*Document extract*.
+ + + +
It's probably a good thing that these DV conditions be forbidden in set.mm-like databases (but not in general databases).  More precisely, any $d statement containing at least two non-setvar metavariables should raise an error, and not be silently ignored (as would be the case if implementing your model).  In particular, $d x A ph $. should not be silently translated to $d x A $. $d x ph $.

Indeed, your model "ignores" these DV conditions (page 12, line 2 of "Models for Metamath" v4 arXiv).  And indeed, the meaning I gave to these DV conditions is the one corresponding, in your notation, to

  ph # ps if and only if Free(ph) \cap Free(ps) = \varnothing

which I think is closer to the intended meaning of any Metamath system, reflecting the phrase "disjoint variables".

By the way: the coherence rule  "ph # ps -> ph # x, if x is a subterm of ps" is no different from the coherence rule "x # ph -> x # y, if y is a subterm of ph" needed to prove your Theorem 4.  Where in the paper do you prove it ? And does it correspond to the "freshness substitution" property of Definition 3 ?

Benoit

[Mario Carneiro]

On Sat, Mar 20, 2021 at 11:15 AM Benoit <benoit...@gmail.com> wrote:

It's probably a good thing that these DV conditions be forbidden in set.mm-like databases (but not in general databases).  More precisely, any $d statement containing at least two non-setvar metavariables should raise an error, and not be silently ignored (as would be the case if implementing your model).  In particular, $d x A ph $. should not be silently translated to $d x A $. $d x ph $.

At the metamath level, those two are very much not interchangeable. Of course a formal system can have many models, this is the standard relation between syntax and semantics, and all this means is that your example theorem is not derivable from set.mm's axioms, because it has a countermodel. Megill's completeness theorem is about the term model where disjointness means disjointness of variables in the underlying terms, and in that model of course $d ph ps $. is nontrivial. (This is the model defined in Theorem 5.)
+ + + +
*Excerpted data*.
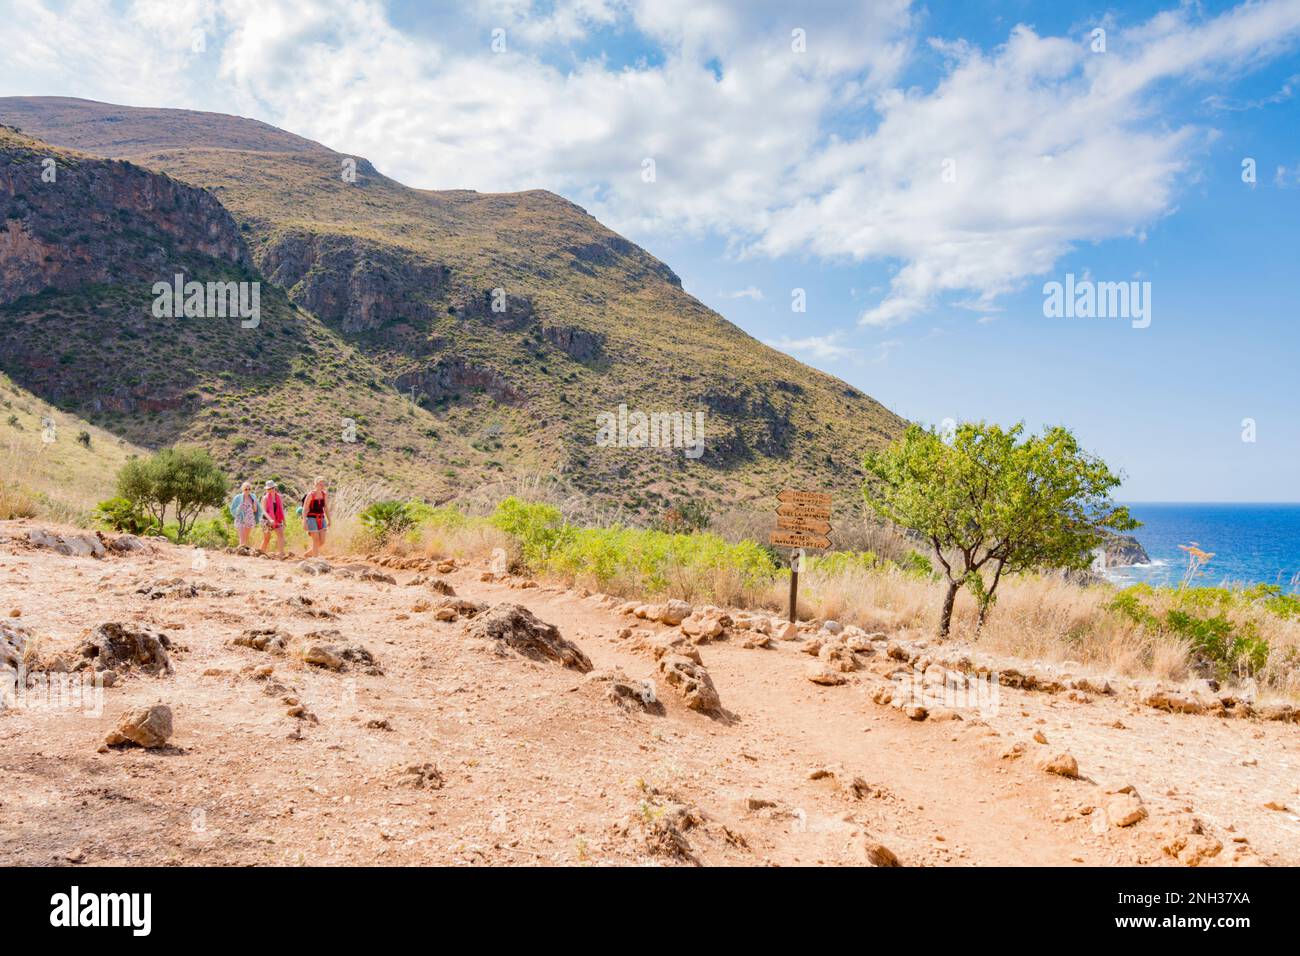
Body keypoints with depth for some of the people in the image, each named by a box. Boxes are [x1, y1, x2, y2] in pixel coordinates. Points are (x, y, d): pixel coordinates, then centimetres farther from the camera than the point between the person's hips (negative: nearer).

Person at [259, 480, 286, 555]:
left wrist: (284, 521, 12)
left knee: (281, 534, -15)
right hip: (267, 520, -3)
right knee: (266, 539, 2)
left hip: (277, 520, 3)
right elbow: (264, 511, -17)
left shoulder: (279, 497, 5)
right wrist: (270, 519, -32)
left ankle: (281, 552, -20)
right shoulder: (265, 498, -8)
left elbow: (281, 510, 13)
+ + + +
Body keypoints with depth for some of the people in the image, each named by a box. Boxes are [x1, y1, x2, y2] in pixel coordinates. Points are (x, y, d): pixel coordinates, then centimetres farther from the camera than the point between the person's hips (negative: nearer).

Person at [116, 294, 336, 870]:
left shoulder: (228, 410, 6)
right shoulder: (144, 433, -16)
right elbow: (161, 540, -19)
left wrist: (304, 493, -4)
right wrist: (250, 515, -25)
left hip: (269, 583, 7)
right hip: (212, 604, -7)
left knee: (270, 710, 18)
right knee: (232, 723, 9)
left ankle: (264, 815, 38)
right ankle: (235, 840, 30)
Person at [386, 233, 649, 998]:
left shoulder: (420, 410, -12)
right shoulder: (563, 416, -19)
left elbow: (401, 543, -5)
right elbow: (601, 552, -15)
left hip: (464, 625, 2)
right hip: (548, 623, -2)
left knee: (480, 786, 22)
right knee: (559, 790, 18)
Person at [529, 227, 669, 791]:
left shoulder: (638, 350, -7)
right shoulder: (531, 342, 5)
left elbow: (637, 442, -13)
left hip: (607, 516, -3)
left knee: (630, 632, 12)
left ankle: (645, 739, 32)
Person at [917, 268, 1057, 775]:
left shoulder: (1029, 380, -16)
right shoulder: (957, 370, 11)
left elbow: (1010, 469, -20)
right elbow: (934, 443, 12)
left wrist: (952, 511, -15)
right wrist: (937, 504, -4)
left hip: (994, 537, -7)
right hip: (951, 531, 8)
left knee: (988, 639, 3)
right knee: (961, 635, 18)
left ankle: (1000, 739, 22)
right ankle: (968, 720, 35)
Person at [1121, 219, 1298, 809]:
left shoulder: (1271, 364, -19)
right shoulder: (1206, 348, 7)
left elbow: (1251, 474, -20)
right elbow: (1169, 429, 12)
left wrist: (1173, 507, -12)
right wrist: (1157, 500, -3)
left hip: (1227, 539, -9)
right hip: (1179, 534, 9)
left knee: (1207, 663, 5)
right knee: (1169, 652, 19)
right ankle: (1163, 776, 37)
+ + + +
Continue the Metamath thread on disjoint-variable conditions, starting after its last sentence. Nothing in the records is needed here.

Indeed, your model "ignores" these DV conditions (page 12, line 2 of "Models for Metamath" v4 arXiv).  And indeed, the meaning I gave to these DV conditions is the one corresponding, in your notation, to

  ph # ps if and only if Free(ph) \cap Free(ps) = \varnothing

which I think is closer to the intended meaning of any Metamath system, reflecting the phrase "disjoint variables".

That's true. The main reason I "stubbed out" this part of the model is because it's not needed by any axiom. Indeed it's an interesting observation that this is a model, because it shows just how underdetermined the meaning of $d ph ps $. is in set.mm.

By the way: the coherence rule  "ph # ps -> ph # x, if x is a subterm of ps" is no different from the coherence rule "x # ph -> x # y, if y is a subterm of ph" needed to prove your Theorem 4.  Where in the paper do you prove it ? And does it correspond to the "freshness substitution" property of Definition 3 ?

Actually I mixed up the property; the correct property (which is in the paper) is that v # x, v # y -> v # pi_f(x,y) for every term constructor f. I believe this proof is omitted in the paper, but it's trivial for the usual operations like -> and -. because if ph and ps are constant wrt x then so is (ph -> ps); the interesting cases are the binders. Suppose v # x and v # ph, we want to prove v # (A. x ph). Now v # x means v != x, and v # (A. x ph) means v e/ Free(f |-> forall m in M, ph(f[x->m])), that is, if f and g agree except at v, then forall m in M, ph(f[x->m]) iff forall m in M, ph(g[x->m]), which is true because ph(f[x->m]) iff ph(g[x->m]) because f[x->m] and g[x->m] differ only at v. (In fact, we don't need v != x in this proof at all.)

Yes, this is the freshness substitution property, or rather the simplified form of it that appears in the second bullet of Definition 10.

Mario

[Mario Carneiro]

On Sat, Mar 20, 2021 at 1:15 PM Mario Carneiro <di....@gmail.com> wrote:

By the way: the coherence rule  "ph # ps -> ph # x, if x is a subterm of ps" is no different from the coherence rule "x # ph -> x # y, if y is a subterm of ph" needed to prove your Theorem 4.  Where in the paper do you prove it ? And does it correspond to the "freshness substitution" property of Definition 3 ?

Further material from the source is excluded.